An NHS watchdog is to examine whether a health board has learned lessons from how it handled sex assault allegations against a hospital worker.
An internal report found Abertawe Bro Morgannwg did not "robustly" pursue complaints against Kris Wade, who later killed a woman.
Health secretary Vaughan Gething said it was essential the NHS learned from the report.
He asked Healthcare Inspectorate Wales (HIW) to conduct an assessment.
There were calls for an inquiry after the internal review by the health board, with the British Medical Association (BMA) saying it was unacceptable that a health board should investigate itself.
The doctors' organisation said the new review needs to speak to individuals involved at the time, addressing areas that the original report missed.
Nursing assistant Kris Wade admitted murdering neighbour Christine James in a sexually motivated attack in 2016.
Wade worked in the learning and disabilities directorate based at Rowan House, Cardiff, when three separate allegations were made, between July 2010 and December 2011, by former patients.
They were referred to South Wales Police but no criminal charges were brought.
When Wade was arrested in March 2016, he was already suspended by ABMU while the health board held a disciplinary process over the sexual assault allegations. He was later sacked.
The health board report said there were a "number of issues relating to health board processes and responses to the allegations that needed to be improved".
HIW will examine whether "all appropriate learning" has been identified from the internal report, if the actions taken since are "sufficiently wide ranging and robust", if there are effective arrangements in place for ongoing monitoring of the actions taken, and "if there is any further learning that should be shared across the NHS in Wales".
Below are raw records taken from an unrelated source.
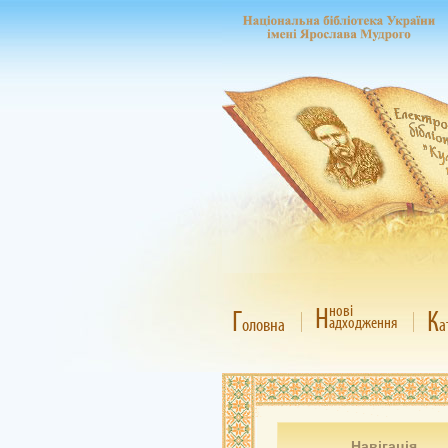
Н
нові
Г
К
адходження
оловна
а
Навігація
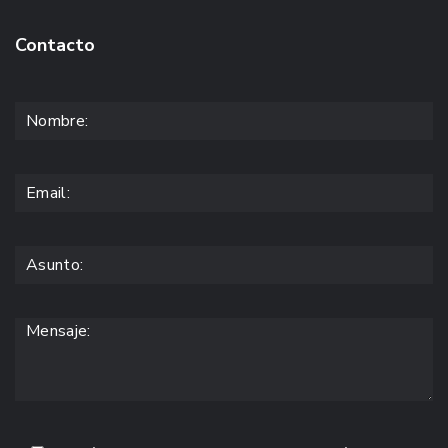
Contacto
In a statement, Mr Gething said: "This report provides a stark reminder to ensure that the policies and procedures in place in this area are fully understood by all staff and that their implementation and application is regularly monitored.
"It is clearly essential that we take all appropriate steps to ensure that all NHS organisations learn from it."
Dr David Bailey, chairman of the BMA's Welsh Council, welcomed the review, but added: "The only way that HIW can feel totally assured that the health board has identified all appropriate learning, will be to speak to the individuals involved at the time, who raised concerns for many years.
"The onus is now on HIW to address the areas that the original report missed."
Remit 'too small'
Plaid Cymru AM Bethan Jenkins said: "I'm not convinced today that the remit for the Health Inspectorate Wales assessment will be wide enough.
"Will HIW be able to ask critical and crucial questions relating to the whole of the Kris Wade case, going back to the initial allegations against Mr Wade some years ago?
"Until we have greater assurances over what HIW can look into and clarity over the exact remit, I cannot welcome this at the moment."
South Wales West Conservative AM Suzy Davies said: "It's clear it should never have been left to the health board to investigate serious concerns about itself, especially given the magnitude of the failings of this case, which led to severe breaches of patient safety."
Abertawe Bro Morgannwg Health Board said: "We welcome this external review by HIW. We will be doing all we can to cooperate with them fully.
"We are continuing to use our report as a case study example for learning and discussion amongst our staff."